I bought a few feet of that nylon strapping (like a backpack strap) and some of the clips that go with the strap (the clips that adjust and snap together - I hope that makes sense to you!) I strap the legs of the crib around the boards under my bed. I like the clips so I can unsnap it to get under the bed for cleaning. For me, it works better than the bungee cord b/c I can adjust the strap to the exact tightness and I don't have to go way under the bed to hook and unhook for cleaning.

I used foam from a fabric store to wedge against the mattress. Because I have a platform bed with a frame around it (Ikea Malm,) I needed foam between the crib mattress and my mattress to cover the wood frame.

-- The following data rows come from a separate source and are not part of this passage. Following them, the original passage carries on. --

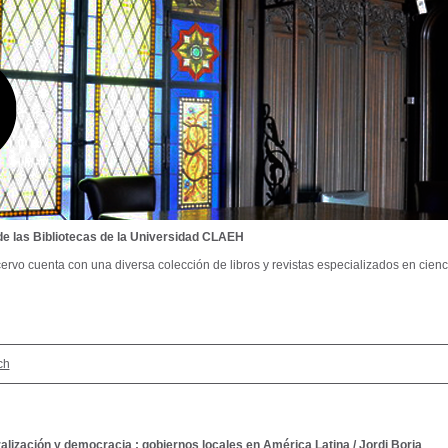
de las Bibliotecas de la Universidad CLAEH
ervo cuenta con una diversa colección de libros y revistas especializados en cienci
ch
alización y democracia : gobiernos locales en América Latina
/
Jordi Borja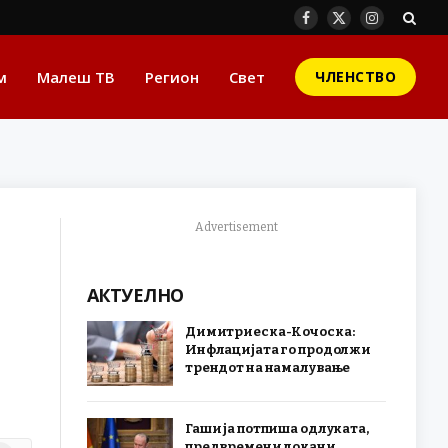
Facebook
X
Instagram
(Twitter)
м
Малеш ТВ
Регион
Свет
ЧЛЕНСТВО
Advertisement
АКТУЕЛНО
Димитриеска-Кочоска:
Инфлацијата го продолжи
трендот на намалување
Гаши ја потпиша одлуката,
предвремени локани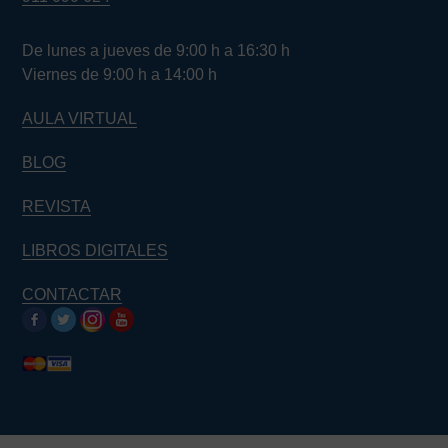
De lunes a jueves de 9:00 h a 16:30 h
Viernes de 9:00 h a 14:00 h
AULA VIRTUAL
BLOG
REVISTA
LIBROS DIGITALES
CONTACTAR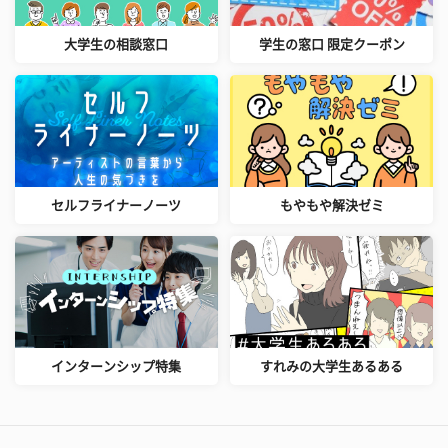
大学生の相談窓口
学生の窓口 限定クーポン
セルフライナーノーツ
もやもや解決ゼミ
インターンシップ特集
すれみの大学生あるある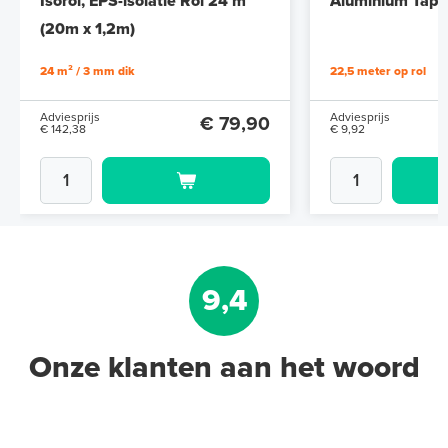
Isorol, EPS-isolatie Rol 24 m²
Aluminium Tape 
(20m x 1,2m)
24 m² / 3 mm dik
22,5 meter op rol
Adviesprijs
Adviesprijs
€ 79,90
€ 142,38
€ 9,92
9,4
Onze klanten aan het woord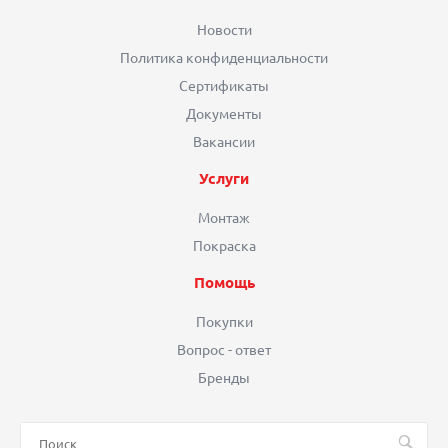
Новости
Политика конфиденциальности
Сертификаты
Документы
Вакансии
Услуги
Монтаж
Покраска
Помощь
Покупки
Вопрос - ответ
Бренды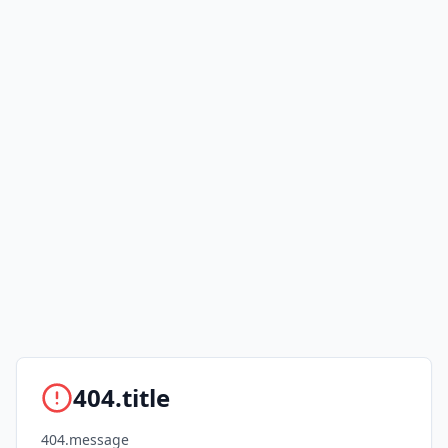
404.title
404.message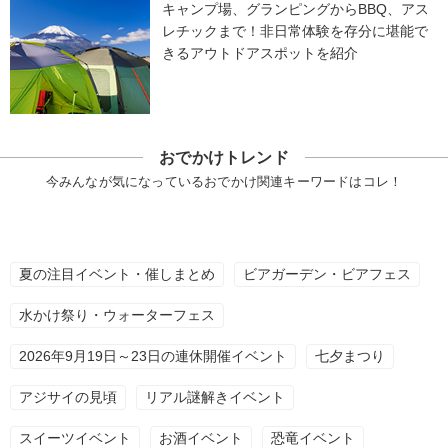
キャンプ場、グランピングからBBQ、アス
レチックまで！非日常体験を存分に堪能で
きるアウトドアスポットを紹介
おでかけトレンド
今みんなが気になっているおでかけ関連キーワードはコレ！
夏の注目イベント・催しまとめ
ビアガーデン・ビアフェス
水かけ祭り・ウォーターフェス
2026年9月19日～23日の連休開催イベント
七夕まつり
アジサイの見頃
リアル謎解きイベント
スイーツイベント
お酒イベント
恐竜イベント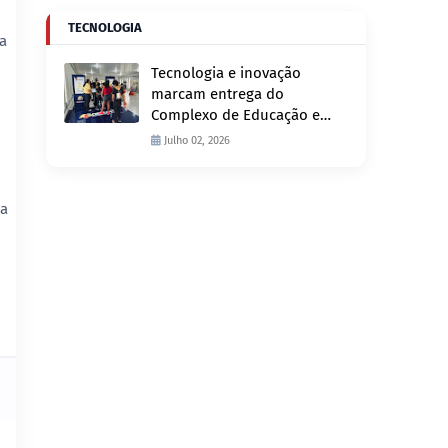
TECNOLOGIA
ia
Tecnologia e inovação
marcam entrega do
Complexo de Educação e
Fiscalização de Trânsito
Julho 02, 2026
nesta quinta-feira, 2
ha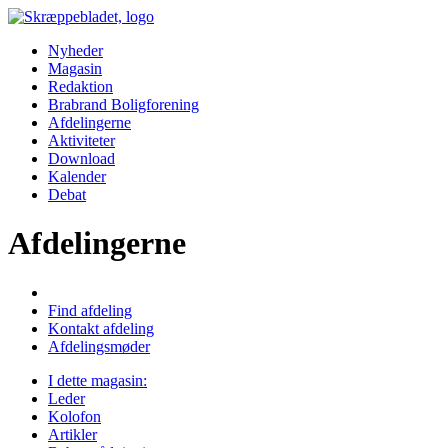
Nyheder
Magasin
Redaktion
Brabrand Boligforening
Afdelingerne
Aktiviteter
Download
Kalender
Debat
Afdelingerne
Find afdeling
Kontakt afdeling
Afdelingsmøder
I dette magasin:
Leder
Kolofon
Artikler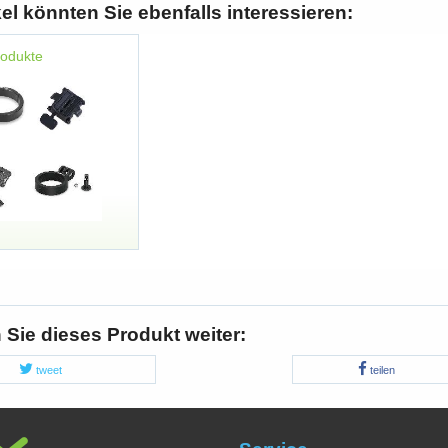
kel könnten Sie ebenfalls interessieren:
rodukte
Sie dieses Produkt weiter:
tweet
teilen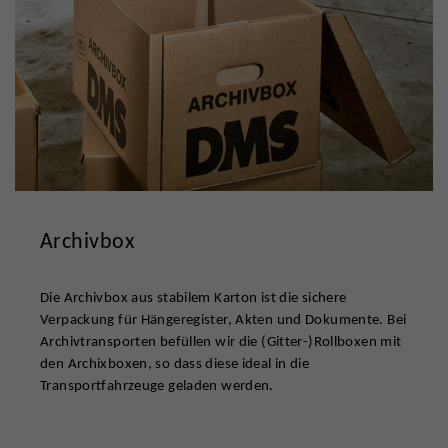
Archivbox
Die Archivbox aus stabilem Karton ist die sichere
Verpackung für Hängeregister, Akten und Dokumente. Bei
Archivtransporten befüllen wir die (Gitter-)Rollboxen mit
den Archixboxen, so dass diese ideal in die
Transportfahrzeuge geladen werden.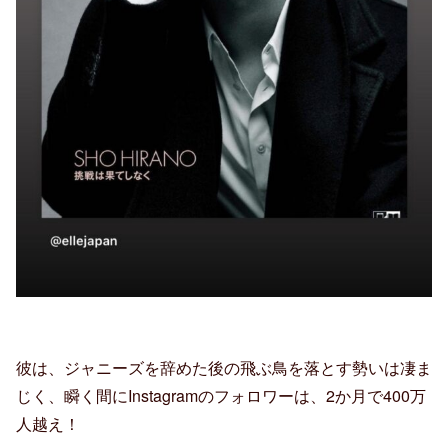
彼は、ジャニーズを辞めた後の飛ぶ鳥を落とす勢いは凄ま
じく、瞬く間にInstagramのフォロワーは、2か月で400万
人越え！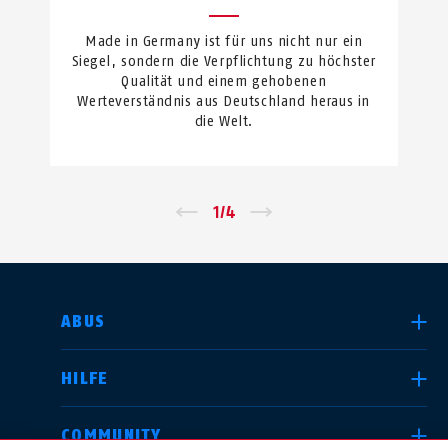
Made in Germany ist für uns nicht nur ein
Siegel, sondern die Verpflichtung zu höchster
Qualität und einem gehobenen
Werteverständnis aus Deutschland heraus in
die Welt.
←
1
/
4
→
LAND AUSWÄHLEN
ABUS
HILFE
Deutschland
United Kingdom
COMMUNITY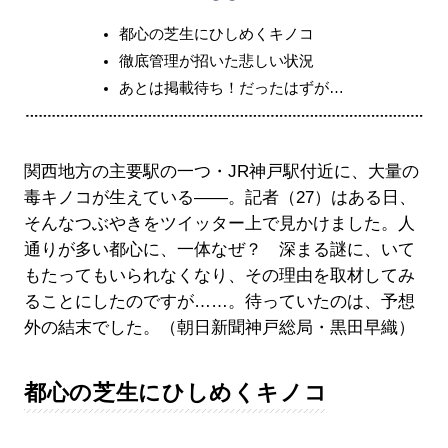
都心の芝生にひしめくキノコ
徹底管理が招いた悲しい状況
あとは掲載待ち！だったはずが…
関西地方の主要駅の一つ・JR神戸駅付近に、大量の
毒キノコが生えている――。記者（27）はある日、
そんなつぶやきをツイッター上で見かけました。人
通りが多い都心に、一体なぜ？ 深まる謎に、いて
もたってもいられなくなり、その理由を取材してみ
ることにしたのですが……。待っていたのは、予想
外の結末でした。（朝日新聞神戸総局・黒田早織）
都心の芝生にひしめくキノコ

I cut the foam using an electric bread knife, then covered it with the same fabric that you use to make cloth diaper covers. (This was a bit of a paint to get right. The biggest problem was the design of my bed. Also, the crib I bought had extra big end posts that were much thicker than the side railings, so that pushed the crib mattress away from my bed even further. I did finally get it right, though.)

I use a mini-crib b/c I don't have the room for a full-sized crib. Really, she sleeps mostly on the foam between the two beds, more than in her own crib or in my bed. I wish I could get a crib that is only half as wide b/c she really doesn't need all of that space. It would be great to just have two feet added onto my bed as a safe little haven for her, rather than a whole crib.

I use a square of rubberized flannel to make a smooth, waterproof surface over where the two beds come together. (Since the foam is between the two beds, I didn't want two little splits right where she sleeps the most. Probably not needed as much if you push the mattresses together and put the foam (or other filler) between the crib mattress and crib railing instead.)

My daughter is still pretty little, so I keep a little basket in her crib with my nighttime stuff (water, snack, nipple cream, burp cloth, etc.) since the side car prevents me from having my nightstand.

We are actually transitioning now to a different bed (for me.) This new bed is much higher than my old Ikea Malm bed, which presents new challenges. I tried to set it up yesterday and I now have to have the crib set on the highest height (was on the lowest) which makes me nervous as my daughter is nearly sitting up. My solution was to put the crib in the corner, then my bed up against it (thereby blocking 3 sides - two against the wall, one against my bed.) I think I'm going to push a chest of drawers up against the last side so there is no way she can climb up and fall over the railing. Other ideas: get rid of the box spring, get a half-box (box spring with half the height of a regular one,) or get rid of the frame and put my bed directly on the floor

Hope this isn't too confusing!


----------



## LaughingHyena (May 4, 2004)

We have a wooden bed frame, and I was advised that a pool noodle would be good for bridging the gap between our mattress and the cot one as they don't compress too much.

Bought the noodle in the end of summer sale, but never used it (well till they were learning to swim). Should really have measured that the cot would fit at the side of the bed first!


----------